◆ **PAGE EXTRACT**:
◇ ◇ ◇

# Emerson Dir. of Emer. Mgmt.



## Kilvinsky (Jan 15, 2007)

*Director, Emergency Management*
Emerson College 
in Boston, MA

Apply on Institution's Website

*Type:* Full-Time
*Posted:* 11/24/2021
*Category:* Police and Public Safety; +1

*Job Number: *JR002472

*Target Hire Date*
2022-02-01-08:00
*Join our community and experience Emerson College!*
The Director of Emergency Management oversees all aspects of emergency preparedness and emergency management at Emerson College at all on-campus and off-campus facilities, owned or leased. Works with individuals at all levels of the institution to develop and initiate campus -wide mitigation, preparedness, response, and recovery programs that meet regulatory guidelines, protects the college's assets, prepares the college to deal with unforeseen disruptions to operations, and leads recovery and normalization activities. This position reports directly to the AVP of Campus Services.
*Your Key Responsibilities:*

Responsible for development, maintenance, coordination, and implementation of the Emerson College emergency preparedness mission, strategy, and emergency operations plan (EOP) that is consistent with the national incident management system (NIMS) and the incident command system (ICS).
Chairs the Emerson College emergency preparedness committee, contributes ideas and monitors the planning process. Develops project plans and timelines for accomplishing outstanding tasks.
Works with individual work units to develop local operational and business continuity plans. Identifies inconsistencies and proposes corrective measures. Works to build consensus when departmental response plans diverge.
Makes policy recommendations to Emerson leadership on emergency preparedness programs
Develops and maintains liaisons with municipalities, county departments, and similar entities to facilitate plan development, response effort coordination, and exchange of personnel and equipment
Develops annual operating budget to support emergency preparedness activities and performs cost/benefit analysis for any recommended capital investment in support of the program.
*Your Other Responsibilities:*

During actual incidents or events, acts as the emergency management resource for the Emergency Operations Center (EOC). May act as the EOC manager or fill the role of a section chief if designated by the Incident Commander. Conducts an after action briefing for any EOC activation, and develops and distributes a report of findings including any recommendations for improvement.
Develops, coordinates and leads emergency preparedness readiness training for individuals at all levels of the organization.

◇ ◇ ◇

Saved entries
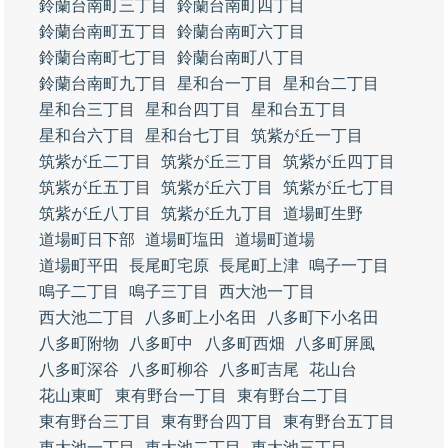
鈴蘭台南町三丁目
鈴蘭台南町四丁目
鈴蘭台南町五丁目
鈴蘭台南町六丁目
鈴蘭台南町七丁目
鈴蘭台南町八丁目
鈴蘭台南町九丁目
星和台一丁目
星和台二丁目
星和台三丁目
星和台四丁目
星和台五丁目
星和台六丁目
星和台七丁目
筑紫が丘一丁目
筑紫が丘二丁目
筑紫が丘三丁目
筑紫が丘四丁目
筑紫が丘五丁目
筑紫が丘六丁目
筑紫が丘七丁目
筑紫が丘八丁目
筑紫が丘九丁目
道場町生野
道場町日下部
道場町塩田
道場町道場
道場町平田
長尾町宅原
長尾町上津
鳴子一丁目
鳴子二丁目
鳴子三丁目
西大池一丁目
西大池二丁目
八多町上小名田
八多町下小名田
八多町附物
八多町中
八多町西畑
八多町屏風
八多町深谷
八多町柳谷
八多町吉尾
花山台
花山東町
東有野台一丁目
東有野台二丁目
東有野台三丁目
東有野台四丁目
東有野台五丁目
東大池一丁目
東大池二丁目
東大池三丁目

◇ ◇ ◇

◆ **LIST OF TASKS**:
1. In the emergency management job posting, to whom does the Director of Emergency Management report directly?
2. Continue the Emerson College emergency management job posting from its final line.

◆ **ANSWERS BY ITEM**:
1. The AVP of Campus Services.

2.
Investigates, researches, and makes recommendations regarding best practices with respect to emergency preparedness. Keeps informed of federal, state and local regulations effecting emergency plans to ensure adherence, and applies industry best practices to the Emerson program
Other duties as assigned
*Your Qualifications:*

Bachelor Degree from an accredited college or university preferably with a major in emergency management, public safety, environmental health and safety, public administration or a related field or equivalent experience.
Five year's emergency preparedness experience in an institutional setting
Experience in implementation of advanced Incident Command System (ICS) concepts as well as National Incident Management System (NIMS).
Demonstrated familiarity with business continuity concepts.
Demonstrated ability to lead individuals and groups in high stress situations.
Strong leadership, interpersonal and consensus building skills along with demonstrated operational problem solving/decision making experience
Strong verbal, written and interpersonal skills to communicate effectively with individuals at all levels of the organization as well as outside consultants and members of local and regional regulatory agencies.
Ability to take initiative, work independently, and follow tasks through to completion.
Strong organizational and time management skills including the ability to meet deadlines and work under pressure.
Presentation preparation and delivery skills, ability to present in group settings.
Ability to develop programs and train for understanding in group and individual settings. Ability to assure understanding and adjust training method to adapt to different audiences.
*You'll be Preferred with:*

Experience in a higher education setting preferred
Certification as an emergency manager is preferred.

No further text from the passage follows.